Anna Valentine
November 3, 2016
Today in class, the class finished the evaluation and analysis of tone in Edgar Allen Poe's The Tell Tale Heart and introduced the idea of Dark Romanticism using the poem as an example. In class we utilized the idea that tone is the attitude a text takes towards it subjects, which almost always makes it implicit, and thus hard to figure out, but can ultimately be found through the analysis of rhetorical devices, word choice, and punctuation. For example, in The Tell Tale Heart, the class found tones such as, agitated, unhinged, ominous, panicked, obsessive, and ashamed, by analyzing the last two paragraphs. They reasoned that these tones were applicable because Poe used punctuation such as dashes, and exclamation points to convey that the cadence and tone of the text was increasing in speed and excitement. It was also acknowledged that these tones were used to describe the text because of Poe's use of rhetorical devices such as rhetorical questions and antistrophes to let the reader know how he wanted the text to be read (tone).
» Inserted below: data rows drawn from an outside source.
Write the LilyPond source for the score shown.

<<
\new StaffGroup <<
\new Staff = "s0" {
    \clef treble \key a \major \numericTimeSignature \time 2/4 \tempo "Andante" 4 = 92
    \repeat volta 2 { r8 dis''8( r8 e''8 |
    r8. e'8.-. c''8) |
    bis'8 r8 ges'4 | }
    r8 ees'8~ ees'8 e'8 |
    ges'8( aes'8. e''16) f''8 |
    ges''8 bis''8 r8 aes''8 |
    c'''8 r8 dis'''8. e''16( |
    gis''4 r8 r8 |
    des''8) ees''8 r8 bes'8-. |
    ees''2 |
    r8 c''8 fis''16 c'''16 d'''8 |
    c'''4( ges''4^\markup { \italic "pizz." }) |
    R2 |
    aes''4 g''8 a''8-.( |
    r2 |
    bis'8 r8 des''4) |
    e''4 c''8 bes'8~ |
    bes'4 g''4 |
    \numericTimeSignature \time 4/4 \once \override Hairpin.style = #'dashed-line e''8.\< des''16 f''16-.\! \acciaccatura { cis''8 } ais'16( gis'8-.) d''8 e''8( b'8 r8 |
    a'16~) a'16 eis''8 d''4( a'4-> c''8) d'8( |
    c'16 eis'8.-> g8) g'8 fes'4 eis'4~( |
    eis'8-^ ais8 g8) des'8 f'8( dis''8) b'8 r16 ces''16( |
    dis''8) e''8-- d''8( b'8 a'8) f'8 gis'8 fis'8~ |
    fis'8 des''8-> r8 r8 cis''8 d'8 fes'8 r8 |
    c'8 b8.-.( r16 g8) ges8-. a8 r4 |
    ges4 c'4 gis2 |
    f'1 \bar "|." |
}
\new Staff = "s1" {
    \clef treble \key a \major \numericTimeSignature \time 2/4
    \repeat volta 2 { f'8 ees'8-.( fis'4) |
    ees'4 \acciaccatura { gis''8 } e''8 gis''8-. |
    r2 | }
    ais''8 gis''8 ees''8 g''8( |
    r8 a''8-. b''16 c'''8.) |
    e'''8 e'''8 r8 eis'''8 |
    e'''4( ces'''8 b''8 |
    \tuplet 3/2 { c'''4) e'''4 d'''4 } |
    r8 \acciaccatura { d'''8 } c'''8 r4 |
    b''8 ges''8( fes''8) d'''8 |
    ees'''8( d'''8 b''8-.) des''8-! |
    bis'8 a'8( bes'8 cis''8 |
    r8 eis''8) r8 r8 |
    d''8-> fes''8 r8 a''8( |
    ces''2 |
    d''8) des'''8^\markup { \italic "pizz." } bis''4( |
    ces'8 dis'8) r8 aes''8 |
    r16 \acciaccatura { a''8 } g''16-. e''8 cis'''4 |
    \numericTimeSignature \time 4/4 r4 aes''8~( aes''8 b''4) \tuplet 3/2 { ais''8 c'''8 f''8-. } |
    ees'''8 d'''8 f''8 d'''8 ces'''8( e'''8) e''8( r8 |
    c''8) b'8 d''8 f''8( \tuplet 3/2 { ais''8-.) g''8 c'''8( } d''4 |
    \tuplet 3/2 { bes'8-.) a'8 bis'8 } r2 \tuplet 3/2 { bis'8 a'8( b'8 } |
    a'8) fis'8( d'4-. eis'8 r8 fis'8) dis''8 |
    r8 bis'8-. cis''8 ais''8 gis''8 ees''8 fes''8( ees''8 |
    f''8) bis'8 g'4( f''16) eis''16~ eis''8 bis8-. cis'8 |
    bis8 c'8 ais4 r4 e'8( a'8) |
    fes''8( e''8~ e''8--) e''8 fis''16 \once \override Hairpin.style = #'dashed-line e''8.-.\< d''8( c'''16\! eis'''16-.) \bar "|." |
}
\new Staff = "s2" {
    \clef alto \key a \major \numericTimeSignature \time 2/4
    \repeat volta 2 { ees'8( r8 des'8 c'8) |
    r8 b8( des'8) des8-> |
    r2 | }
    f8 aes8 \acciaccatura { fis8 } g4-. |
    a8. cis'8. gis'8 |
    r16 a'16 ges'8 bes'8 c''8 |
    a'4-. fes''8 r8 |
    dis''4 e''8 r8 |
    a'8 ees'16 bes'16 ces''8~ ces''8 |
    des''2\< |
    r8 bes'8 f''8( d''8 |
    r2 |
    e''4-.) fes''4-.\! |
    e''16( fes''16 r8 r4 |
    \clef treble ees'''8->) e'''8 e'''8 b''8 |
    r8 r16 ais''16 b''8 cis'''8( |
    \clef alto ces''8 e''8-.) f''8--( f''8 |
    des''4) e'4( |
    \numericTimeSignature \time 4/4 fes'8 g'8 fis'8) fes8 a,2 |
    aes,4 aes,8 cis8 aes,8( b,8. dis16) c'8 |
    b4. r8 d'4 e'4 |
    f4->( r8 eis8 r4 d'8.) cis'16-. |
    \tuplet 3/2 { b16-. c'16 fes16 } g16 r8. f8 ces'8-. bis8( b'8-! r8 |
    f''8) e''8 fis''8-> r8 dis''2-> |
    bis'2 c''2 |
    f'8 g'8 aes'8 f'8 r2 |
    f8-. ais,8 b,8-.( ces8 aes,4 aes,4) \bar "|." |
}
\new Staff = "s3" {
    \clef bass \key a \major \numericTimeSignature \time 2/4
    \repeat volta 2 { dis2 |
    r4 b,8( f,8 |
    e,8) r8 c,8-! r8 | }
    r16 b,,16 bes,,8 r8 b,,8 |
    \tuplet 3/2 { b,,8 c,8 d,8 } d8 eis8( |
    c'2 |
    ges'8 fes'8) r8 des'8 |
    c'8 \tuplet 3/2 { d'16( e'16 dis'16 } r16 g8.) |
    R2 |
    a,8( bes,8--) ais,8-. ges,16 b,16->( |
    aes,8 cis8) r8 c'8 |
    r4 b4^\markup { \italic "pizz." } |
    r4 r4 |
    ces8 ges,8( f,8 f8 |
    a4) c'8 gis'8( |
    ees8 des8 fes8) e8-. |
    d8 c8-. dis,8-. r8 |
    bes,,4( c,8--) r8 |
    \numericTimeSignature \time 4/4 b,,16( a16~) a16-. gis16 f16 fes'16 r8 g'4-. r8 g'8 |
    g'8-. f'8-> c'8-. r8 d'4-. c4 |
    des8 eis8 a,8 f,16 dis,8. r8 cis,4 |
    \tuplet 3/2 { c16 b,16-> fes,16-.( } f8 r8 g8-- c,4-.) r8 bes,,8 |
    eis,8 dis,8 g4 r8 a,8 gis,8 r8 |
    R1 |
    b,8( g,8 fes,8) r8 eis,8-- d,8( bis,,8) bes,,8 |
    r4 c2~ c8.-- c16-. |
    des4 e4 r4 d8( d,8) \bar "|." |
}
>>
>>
Using Poe's poem as an example, and the class now having a new-found understanding of the text through analyzing it's tone, the idea of dark romanticism was introduced, which highlights the work of authors, like Poe, whom embodied romantic ideals bit with negative tones and pessimistic themes. When a romantic such as Whitman writes, he believes that people are naturally or inherently good, while a dark romantic, like Poe, would believe that people are inherently evil. This idea brings the class to it's final topic of the day, absolutism in romanticism. Absolutism, the idea that something is one way, and not any other way, such as people being ONLY inherently good, or ONLY inherently evil, is a value that romanticists supported. Romanticists believed in no grey area, only black and white. The next time class meets, the knowledge acquired in the past days of learning will be used to select positive and negative tones in a text and identify different characteristics of romanticism using tone.
A Dramatic rendition of Edgar Allan Poe's "The Raven" :
https://www.youtube.com/watch?v=bLiXjaPqSyY
The Simpson's video above has a emphasized/sarcastic play on Poe's Poem, which makes it easier to decipher its tone.